What are the advantages of OLAP?
- Very quick (i.e. in real time), thus enables executives to make timely decisions.
- Can view information in different configurations.
Define the 7 main applications of data mining:
- Consumer clustering
- Customer churn
- Fraud detection
- Direct marketing
- Interactive marketing
- Market basket analysis
- Trend analysis
- Consumer clustering: identify common characteristics of customers who tend to buy same products / services.
- Customer churn: identify reason customer switch to competitors, predict why customer are likely to do it. (e.g. complaint history, number of days to contract expiry, phone model).
- Fraud detection: identify characteristics of transactions that are most likely to be fraudulent.

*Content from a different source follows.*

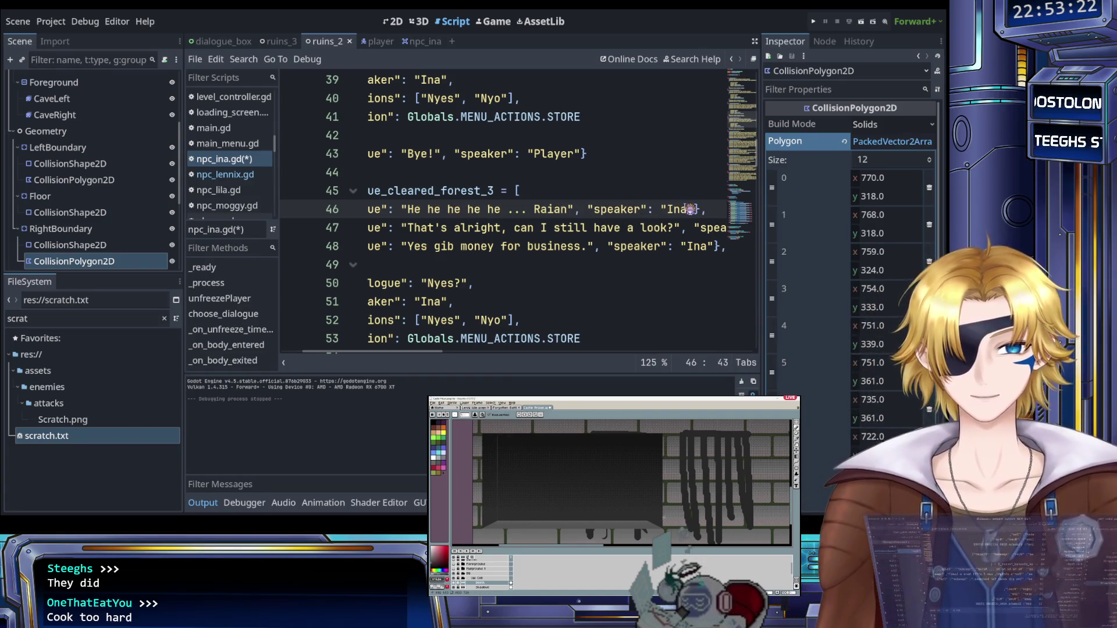
{"action": "type", "text": "!!!!"}
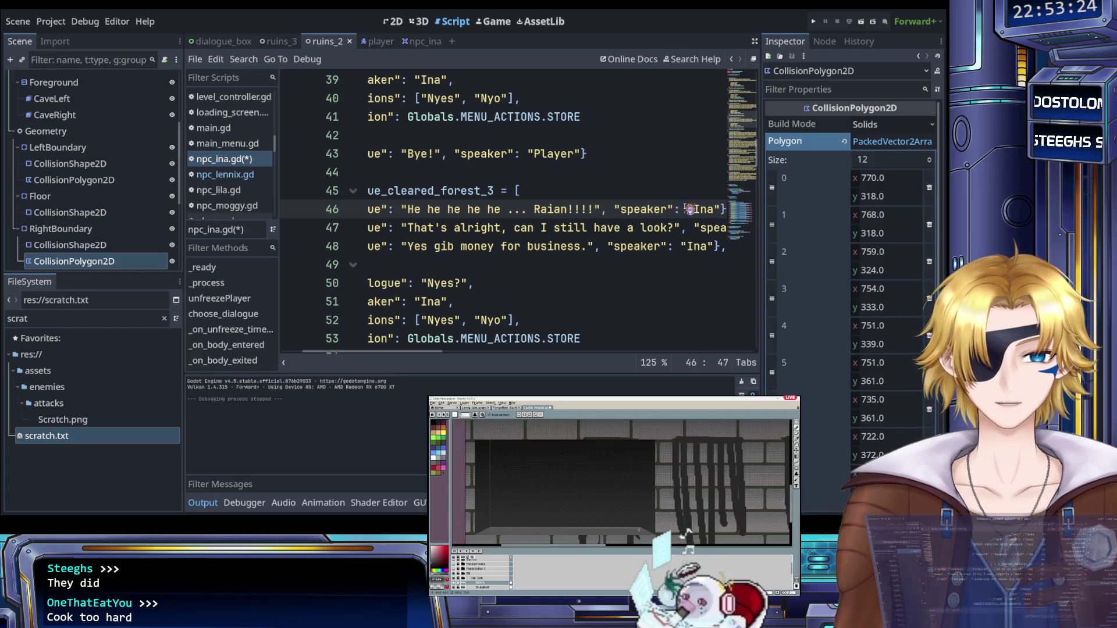
{"action": "scroll", "coordinate": [683, 210], "scroll_direction": "right", "scroll_amount": 3}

- Direct marketing: identify which prosepctive clients should be included in mailing lists to obatin highest response rate.
- Interactive marketing: predict what each individual accessing a website is most likely to be interested in seeing.

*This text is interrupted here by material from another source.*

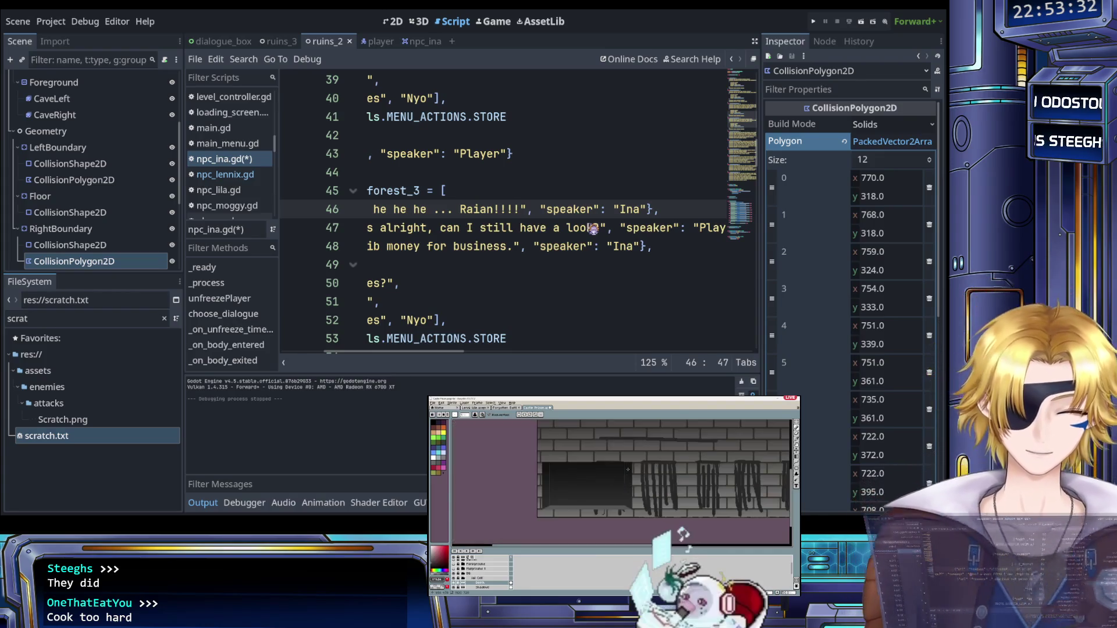
{"action": "scroll", "coordinate": [564, 233], "scroll_direction": "left", "scroll_amount": 5}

- Market basket analysis: understand what products / services are commonly purchased togehter, and on what days of the week.
- Trend analysis: reveal difference between typical customer this month and last month.
What are the 6 things that drive data mining?
- Statistics / maths.
- AI / Machine learning.
- Huge databases.
- Cheap computer processing and storage.
- Sophisticated marketing, finance, and other business professionals.
- Data management tech.
What are does MARKET BASKET ANALYSIS help with?
Identify CROSS-SELLING OPPORTUNITIES.
Define probability, support, confidence, lift.
P(Mask)
Support P(Mask AND Fin)
Confidence P(Mask / Fin) = P(Mask AND Fin) / P(Fin)
Lift: ratio of confidence to the base probability of just buying items P(Mask / Fin) / P(Fin).
What are the 7 main applications of data mining?
What are some extra ones?
- Consumer clustering
- Customer churn
- Fraud detection
- Direct marketing
- Interactive marketing
- Market basket analysis
- Trend analysis
Other: inferring demographics (e.g. Amazon), loyalty programs (e.g. casinos and hotels).